The Central Bank of Nigeria (CBN) which is the apex bank in Nigeria has rolled out sanctions to commercial banks participating in the disbursement of the N213bn Nigeria Electricity Market Stabilisation Facility, also known as the power sector intervention fund.
The penalties were contained in a five-page circular posted on the CBN website on Monday, September 1, 2016 and signed by the Director, Financial Policy and Regulation, CBN, Mr. Kevin Amugo.
The Central Bank of Nigeria, CBN had in collaboration with other Ministries and Agencies such as the Ministry of Petroleum Resources, Ministry of Power and the Nigerian Electricity Regulatory Commission (NERC) signed a Memorandum of Understanding (MoU) on the NEMSF.
The N213 billion facility was launched in 2014 and was expected to bring about improvements in Nigeria’s power supply for the benefit of all Nigerians.
Early this year, May to be precise, the CBN disbursed N55,456,161,481 from the facility, which was the fourth batch from the N213 billion according to ThisDay.
Listing the sanction in the latest circular, the central bank stated that firstly, if a collection bank and the principal collection bank fails to provide the refinancer/administrator with statement of account for the transaction account within five business days after the end of each month, the first sanction would be a warning letter to the bank, instructing that the infraction must be remedied within two working days.
Further infraction on the matter involves a financial penalty of a minimum of N500,000 daily until the infraction is remedied, on each account that such infraction is committed.
“If there is further infraction by the deposit money bank (DMB) after payment of the above financial penalty, the DMB’s participation as a Mandate Bank under the CBN-NEMSF shall be terminated,” it added.
Secondly, the circular stated that if a DMB does not comply with a request by the refinancer/administrator to provide copies of statements for any other Discos’ accounts maintained by it and such other information relating to the transaction effected or to be effected on the transaction accounts within five business days from the date of such request, the bank would be served a warning letter at first.
“Failure to comply within two working days will attract a financial penalty of a minimum of N500,000 daily until the infraction is remedied.
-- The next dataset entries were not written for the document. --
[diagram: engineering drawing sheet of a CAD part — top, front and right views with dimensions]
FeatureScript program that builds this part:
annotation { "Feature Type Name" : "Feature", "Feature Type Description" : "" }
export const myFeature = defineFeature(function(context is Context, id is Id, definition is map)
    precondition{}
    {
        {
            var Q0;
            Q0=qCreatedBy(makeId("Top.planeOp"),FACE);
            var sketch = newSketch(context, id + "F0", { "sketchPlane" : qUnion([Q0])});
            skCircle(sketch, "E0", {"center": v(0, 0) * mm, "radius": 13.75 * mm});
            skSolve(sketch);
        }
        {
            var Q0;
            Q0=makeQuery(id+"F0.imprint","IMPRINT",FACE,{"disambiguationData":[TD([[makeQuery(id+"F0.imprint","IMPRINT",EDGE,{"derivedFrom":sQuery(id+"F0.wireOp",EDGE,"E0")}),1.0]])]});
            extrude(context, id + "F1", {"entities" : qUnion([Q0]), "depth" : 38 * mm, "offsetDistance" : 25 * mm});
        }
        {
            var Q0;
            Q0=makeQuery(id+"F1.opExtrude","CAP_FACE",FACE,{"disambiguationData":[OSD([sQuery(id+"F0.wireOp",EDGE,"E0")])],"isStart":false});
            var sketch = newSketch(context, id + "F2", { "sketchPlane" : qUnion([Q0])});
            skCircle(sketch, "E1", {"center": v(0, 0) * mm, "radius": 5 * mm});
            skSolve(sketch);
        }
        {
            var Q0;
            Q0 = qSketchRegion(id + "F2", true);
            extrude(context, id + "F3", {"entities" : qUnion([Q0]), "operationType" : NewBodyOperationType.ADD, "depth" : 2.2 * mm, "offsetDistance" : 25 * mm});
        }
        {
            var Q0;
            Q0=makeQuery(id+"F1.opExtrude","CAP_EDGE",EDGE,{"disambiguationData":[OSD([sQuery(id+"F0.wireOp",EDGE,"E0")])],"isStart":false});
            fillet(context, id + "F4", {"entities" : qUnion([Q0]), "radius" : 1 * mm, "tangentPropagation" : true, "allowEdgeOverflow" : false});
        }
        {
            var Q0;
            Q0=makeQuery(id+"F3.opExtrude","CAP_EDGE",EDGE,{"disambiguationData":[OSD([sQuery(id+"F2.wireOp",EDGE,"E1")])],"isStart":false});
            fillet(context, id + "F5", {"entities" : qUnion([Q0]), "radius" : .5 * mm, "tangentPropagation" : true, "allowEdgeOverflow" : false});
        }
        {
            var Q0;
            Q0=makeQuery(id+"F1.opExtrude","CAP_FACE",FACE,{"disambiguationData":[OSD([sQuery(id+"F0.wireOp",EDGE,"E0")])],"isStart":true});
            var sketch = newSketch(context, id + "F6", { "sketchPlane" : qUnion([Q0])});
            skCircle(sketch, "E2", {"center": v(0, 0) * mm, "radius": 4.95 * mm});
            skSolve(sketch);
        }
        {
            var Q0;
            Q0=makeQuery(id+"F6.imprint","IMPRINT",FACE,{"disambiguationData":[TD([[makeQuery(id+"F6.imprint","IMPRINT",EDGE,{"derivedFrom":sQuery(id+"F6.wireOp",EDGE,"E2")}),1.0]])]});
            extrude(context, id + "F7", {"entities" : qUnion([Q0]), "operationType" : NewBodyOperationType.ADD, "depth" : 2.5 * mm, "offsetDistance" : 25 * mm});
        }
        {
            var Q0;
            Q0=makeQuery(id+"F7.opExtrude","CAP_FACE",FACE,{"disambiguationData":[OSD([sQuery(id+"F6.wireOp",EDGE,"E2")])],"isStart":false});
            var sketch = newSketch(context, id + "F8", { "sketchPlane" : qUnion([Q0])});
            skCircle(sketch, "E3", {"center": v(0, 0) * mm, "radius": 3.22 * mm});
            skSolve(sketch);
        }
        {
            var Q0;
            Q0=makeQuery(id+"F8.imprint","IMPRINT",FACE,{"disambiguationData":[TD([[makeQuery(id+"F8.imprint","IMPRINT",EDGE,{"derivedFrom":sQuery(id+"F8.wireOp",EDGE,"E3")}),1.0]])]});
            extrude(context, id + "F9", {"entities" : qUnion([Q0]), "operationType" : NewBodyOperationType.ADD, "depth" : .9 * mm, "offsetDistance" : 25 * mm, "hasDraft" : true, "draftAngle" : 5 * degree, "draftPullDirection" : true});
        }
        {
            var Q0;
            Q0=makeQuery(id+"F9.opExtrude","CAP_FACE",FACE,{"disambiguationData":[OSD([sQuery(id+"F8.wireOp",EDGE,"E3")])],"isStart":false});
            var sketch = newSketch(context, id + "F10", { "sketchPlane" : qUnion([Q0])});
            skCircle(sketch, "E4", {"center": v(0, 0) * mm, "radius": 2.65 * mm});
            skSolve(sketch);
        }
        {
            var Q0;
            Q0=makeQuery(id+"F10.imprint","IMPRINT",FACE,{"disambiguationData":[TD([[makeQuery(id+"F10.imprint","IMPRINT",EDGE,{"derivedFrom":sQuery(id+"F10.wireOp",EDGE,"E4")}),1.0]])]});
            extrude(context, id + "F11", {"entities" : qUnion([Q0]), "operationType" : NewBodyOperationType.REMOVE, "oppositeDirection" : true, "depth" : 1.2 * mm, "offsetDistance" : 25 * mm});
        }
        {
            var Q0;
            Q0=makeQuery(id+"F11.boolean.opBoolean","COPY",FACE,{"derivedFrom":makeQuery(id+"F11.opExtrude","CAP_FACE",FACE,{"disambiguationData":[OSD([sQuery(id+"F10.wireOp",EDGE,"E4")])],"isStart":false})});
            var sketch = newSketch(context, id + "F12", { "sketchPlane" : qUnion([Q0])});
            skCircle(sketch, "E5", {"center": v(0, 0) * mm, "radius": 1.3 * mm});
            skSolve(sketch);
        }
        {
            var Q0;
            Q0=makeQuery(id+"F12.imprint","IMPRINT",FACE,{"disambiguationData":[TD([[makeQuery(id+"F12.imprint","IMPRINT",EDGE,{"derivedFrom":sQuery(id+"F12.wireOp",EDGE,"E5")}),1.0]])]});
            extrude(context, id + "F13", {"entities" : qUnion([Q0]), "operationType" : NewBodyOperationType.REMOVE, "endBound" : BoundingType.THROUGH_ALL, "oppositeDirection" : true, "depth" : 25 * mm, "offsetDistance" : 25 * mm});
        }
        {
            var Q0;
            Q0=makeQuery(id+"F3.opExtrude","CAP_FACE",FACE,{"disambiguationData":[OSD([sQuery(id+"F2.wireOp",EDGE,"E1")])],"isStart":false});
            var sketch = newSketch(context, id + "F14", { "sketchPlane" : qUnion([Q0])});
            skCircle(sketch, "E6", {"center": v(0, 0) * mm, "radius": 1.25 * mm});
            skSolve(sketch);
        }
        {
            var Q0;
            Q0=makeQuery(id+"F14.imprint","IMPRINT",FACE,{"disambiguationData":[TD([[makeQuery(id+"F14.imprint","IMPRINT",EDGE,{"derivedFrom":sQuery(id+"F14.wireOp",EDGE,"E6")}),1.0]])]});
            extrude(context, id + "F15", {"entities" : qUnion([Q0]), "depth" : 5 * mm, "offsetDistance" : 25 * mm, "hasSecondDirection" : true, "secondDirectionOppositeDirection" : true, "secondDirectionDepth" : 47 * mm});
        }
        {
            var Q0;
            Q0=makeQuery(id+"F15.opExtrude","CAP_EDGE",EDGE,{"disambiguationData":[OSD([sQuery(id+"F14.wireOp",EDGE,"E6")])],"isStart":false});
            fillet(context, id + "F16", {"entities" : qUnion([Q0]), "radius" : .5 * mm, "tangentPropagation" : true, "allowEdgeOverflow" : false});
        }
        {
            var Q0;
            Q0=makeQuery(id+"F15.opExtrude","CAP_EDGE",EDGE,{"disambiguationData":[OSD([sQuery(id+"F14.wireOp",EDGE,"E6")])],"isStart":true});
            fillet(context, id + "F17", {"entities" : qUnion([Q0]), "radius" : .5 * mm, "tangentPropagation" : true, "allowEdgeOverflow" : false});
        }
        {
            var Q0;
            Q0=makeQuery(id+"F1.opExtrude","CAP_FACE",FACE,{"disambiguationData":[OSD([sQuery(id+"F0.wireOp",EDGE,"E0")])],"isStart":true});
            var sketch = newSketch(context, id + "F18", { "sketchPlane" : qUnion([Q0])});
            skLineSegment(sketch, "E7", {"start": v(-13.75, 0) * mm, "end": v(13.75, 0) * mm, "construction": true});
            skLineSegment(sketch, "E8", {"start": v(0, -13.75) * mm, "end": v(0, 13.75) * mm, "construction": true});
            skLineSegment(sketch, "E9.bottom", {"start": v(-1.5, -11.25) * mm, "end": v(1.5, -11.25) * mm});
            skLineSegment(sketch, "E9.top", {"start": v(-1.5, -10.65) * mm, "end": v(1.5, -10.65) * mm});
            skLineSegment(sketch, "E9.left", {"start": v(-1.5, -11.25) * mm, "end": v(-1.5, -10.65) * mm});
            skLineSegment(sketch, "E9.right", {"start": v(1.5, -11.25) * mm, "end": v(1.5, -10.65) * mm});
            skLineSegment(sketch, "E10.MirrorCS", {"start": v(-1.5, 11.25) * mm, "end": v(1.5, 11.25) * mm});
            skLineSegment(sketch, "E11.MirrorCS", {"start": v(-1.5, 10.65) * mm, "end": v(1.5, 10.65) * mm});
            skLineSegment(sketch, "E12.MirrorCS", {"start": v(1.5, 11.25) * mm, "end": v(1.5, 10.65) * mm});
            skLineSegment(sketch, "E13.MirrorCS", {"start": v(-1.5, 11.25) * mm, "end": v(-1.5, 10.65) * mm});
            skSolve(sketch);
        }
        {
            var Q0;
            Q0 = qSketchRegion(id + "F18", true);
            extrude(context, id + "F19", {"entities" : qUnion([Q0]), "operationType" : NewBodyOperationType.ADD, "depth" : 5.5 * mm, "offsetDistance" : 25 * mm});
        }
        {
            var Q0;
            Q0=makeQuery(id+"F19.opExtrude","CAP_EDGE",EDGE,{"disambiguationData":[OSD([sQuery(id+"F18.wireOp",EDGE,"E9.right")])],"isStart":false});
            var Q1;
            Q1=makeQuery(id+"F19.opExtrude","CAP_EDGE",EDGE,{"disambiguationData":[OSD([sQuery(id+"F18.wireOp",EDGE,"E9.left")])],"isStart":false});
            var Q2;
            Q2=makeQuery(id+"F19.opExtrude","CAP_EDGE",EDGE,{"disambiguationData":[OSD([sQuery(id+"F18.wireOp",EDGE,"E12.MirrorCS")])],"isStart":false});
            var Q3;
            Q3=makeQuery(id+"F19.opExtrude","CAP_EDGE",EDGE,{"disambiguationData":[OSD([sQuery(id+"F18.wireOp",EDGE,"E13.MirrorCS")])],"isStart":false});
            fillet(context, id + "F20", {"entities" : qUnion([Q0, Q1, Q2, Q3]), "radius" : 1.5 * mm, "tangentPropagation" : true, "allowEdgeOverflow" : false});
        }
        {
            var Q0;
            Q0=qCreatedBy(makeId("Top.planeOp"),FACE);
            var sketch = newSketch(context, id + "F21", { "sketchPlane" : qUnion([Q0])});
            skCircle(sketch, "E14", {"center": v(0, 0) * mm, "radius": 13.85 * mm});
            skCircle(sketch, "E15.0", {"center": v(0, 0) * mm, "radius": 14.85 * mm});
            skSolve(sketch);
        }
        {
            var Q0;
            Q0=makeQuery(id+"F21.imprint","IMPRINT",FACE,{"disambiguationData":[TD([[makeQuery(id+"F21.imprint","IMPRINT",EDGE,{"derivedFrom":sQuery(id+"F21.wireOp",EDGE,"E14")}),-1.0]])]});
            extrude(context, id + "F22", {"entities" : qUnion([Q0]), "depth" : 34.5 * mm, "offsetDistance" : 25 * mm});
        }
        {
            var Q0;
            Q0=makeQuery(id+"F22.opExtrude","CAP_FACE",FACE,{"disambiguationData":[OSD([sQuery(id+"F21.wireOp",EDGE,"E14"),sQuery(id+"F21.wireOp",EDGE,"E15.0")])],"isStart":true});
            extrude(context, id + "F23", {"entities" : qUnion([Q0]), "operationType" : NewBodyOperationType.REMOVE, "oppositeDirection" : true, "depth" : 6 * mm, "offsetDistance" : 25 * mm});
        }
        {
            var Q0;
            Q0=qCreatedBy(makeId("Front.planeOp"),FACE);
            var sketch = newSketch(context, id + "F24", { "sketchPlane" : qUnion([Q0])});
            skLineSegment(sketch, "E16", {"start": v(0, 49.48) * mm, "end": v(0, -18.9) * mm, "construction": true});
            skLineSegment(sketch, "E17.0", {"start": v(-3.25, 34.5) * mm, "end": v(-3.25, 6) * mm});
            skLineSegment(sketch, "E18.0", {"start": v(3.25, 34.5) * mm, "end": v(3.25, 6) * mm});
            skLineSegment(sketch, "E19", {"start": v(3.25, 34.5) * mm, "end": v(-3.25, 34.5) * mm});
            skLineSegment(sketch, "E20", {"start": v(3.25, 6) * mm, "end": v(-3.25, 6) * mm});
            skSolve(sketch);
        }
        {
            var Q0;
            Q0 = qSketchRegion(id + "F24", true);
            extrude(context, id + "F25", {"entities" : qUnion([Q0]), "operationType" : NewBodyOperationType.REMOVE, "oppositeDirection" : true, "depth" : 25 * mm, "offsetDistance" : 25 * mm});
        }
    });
If there is further infraction by the DMB after payment of the above financial penalty, the DMB’s participation as a Mandate Bank under the CBN-NEMSF shall be terminated,” it added.
Thirdly, any DMB that does not comply with the operational process document (circular) issued by the CBN pursuant to the accounts administration agreement, would also be issued a warning letter with other sanctions stated in the first and second infractions stated above.
Fourthly, if there is a closure of a transaction account by a DMB without prior written consent of the refinancer, the penalty, according to the CBN, would be N2 million and further infraction entails terminating the DMB’s participation as a Mandate Bank.
Other issues that would be regarded as infractions as highlighted by the central bank that could attract various forms of sanctions include: when a collection bank and principal collection banks do not provide the right to view Transaction Accounts or any such other information relating to the transactions effected or to be effected on the Transaction Account in real time; where collection banks allow revenues (including cash collections and revenues received from all electronic or other platforms) generated by any Disco to be paid directly in any account other than the Feeder Collection Accounts as stipulated in the Account Administration Agreement; and where collection banks allow a debit/withdrawal from a Feeder Collection Account (FCA) to the principal collection account contrary to terms of the Accounts Administration Agreement.
Others include a situation where the DMBs open additional bank account(s) for a Beneficiary Disco, whether not for the purpose of receiving payments, fines, fees or electricity consumed by its customers without the prior written consent of the refinancer as well as where the DMBs permit debit/withdrawals from the FCA to a non-principal collection account.
These attract sanctions that range from N2 million and their termination as Mandate Banks.
Meanwhile, the naira closed at N422 to the dollar on the parallel market monday, marginally stronger than the N423 to the dollar it was last Friday. On the interbank forex market, the spot rate of the naira closed at N314.20 to the dollar, slightly higher than the N314.77 to the dollar it closed last Friday.